Pero también es importante el carácter que le imprime a la botella cada lanzador. Hay quien recicla con vergüenza, y quien lo hace con orgullo, estrellando con fuerza las botellas en el interior del contenedor, como si proclamase solemnemente que está salvando el planeta a botellazos. Y hay quienes lo hacen de manera distraída, lanzando una botella y esperando unos segundos antes de lanzar otras tres, luego silencio, y luego otras dos, como si estuviesen transmitiendo algo en morse -me he asomado alguna vez a ver por qué lo hacían y era alguien que iba escuchando música con unos cascos y paseando al perro-.

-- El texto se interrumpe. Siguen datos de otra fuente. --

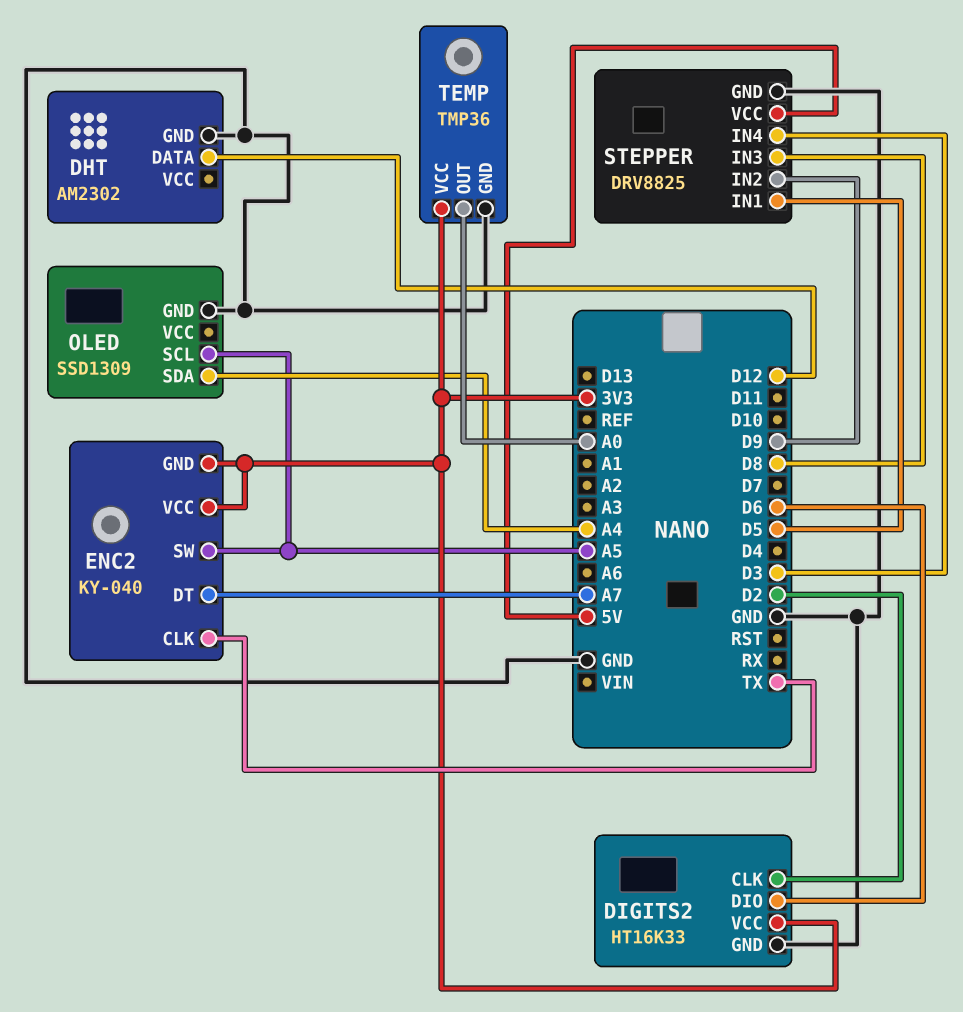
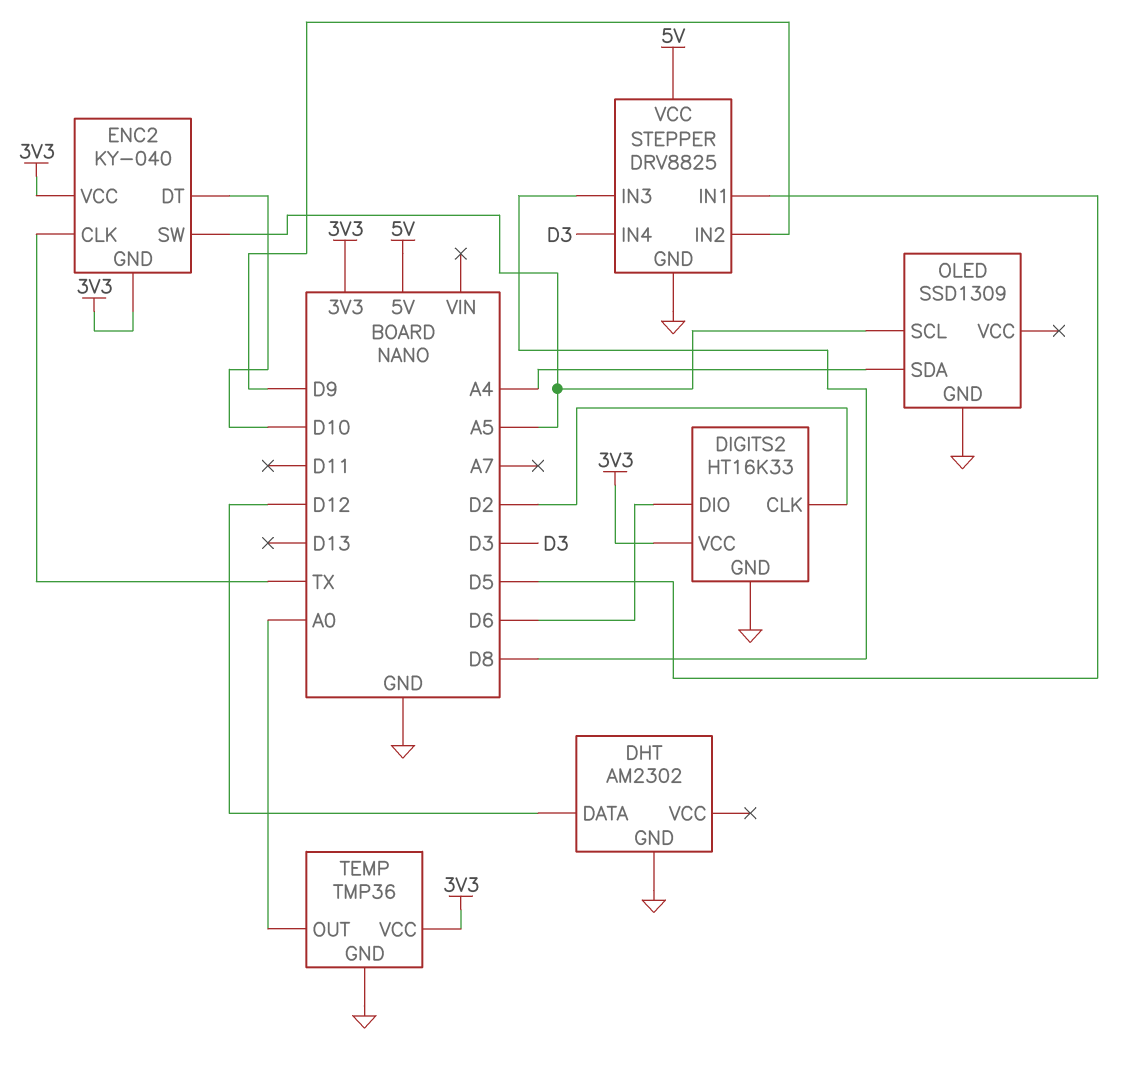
ENC2 pin DT: A7 -> D10

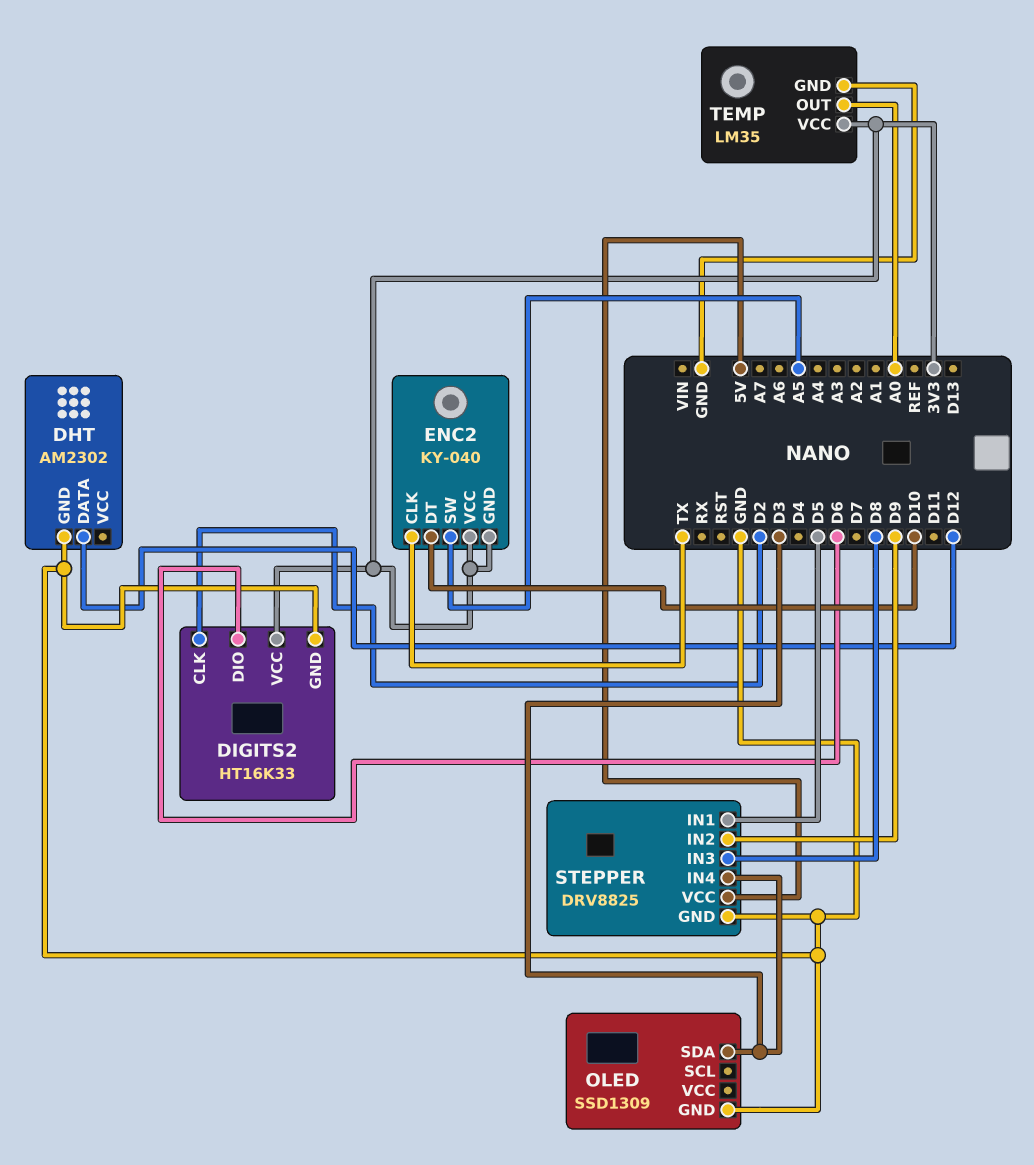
OLED pin SCL: A5 -> none
OLED pin SDA: A4 -> D3
TEMP: TMP36 -> LM35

Entonces viene el camión de reciclaje, cuyo horario está meticulosamente calculado para coincidir exactamente con el momento en el que cada calle de Madrid entra en la fase REM del sueño. En nombre de la equidad y el equilibrio, del ying y el yang, el conductor da unos cuantos acelerones que compensan con CO2 cualquier beneficio que pudiese proporcionar el reciclado al medio ambiente. O quizá solo pretende asegurarse de que no queda nadie despierto en todo el barrio. Con otro ruido, robótico e industrial, levanta el contenedor con sus garras de monstruo de ciencia ficción, entre los gritos de los empleados con chalecos naranjas, que alborotan todo lo que pueden para vengarse de que ellos tienen que trabajar mientras los demás descansan. La trampilla se abre, y ahí va todo mezclado, directo al estómago del gran bicho verde: los guateques, la borrachera solitaria, los brindis en la mesa, la botella de champán que sobró de las Navidades, las cenas románticas, las comidas familiares, las tardes aburridas en el sofá frente al televisor… Como un torrente brillante de cristales de colores, se supone en camino de convertirse otra vez en vidrio, para seguir alimentando el ciclo del eterno retorno.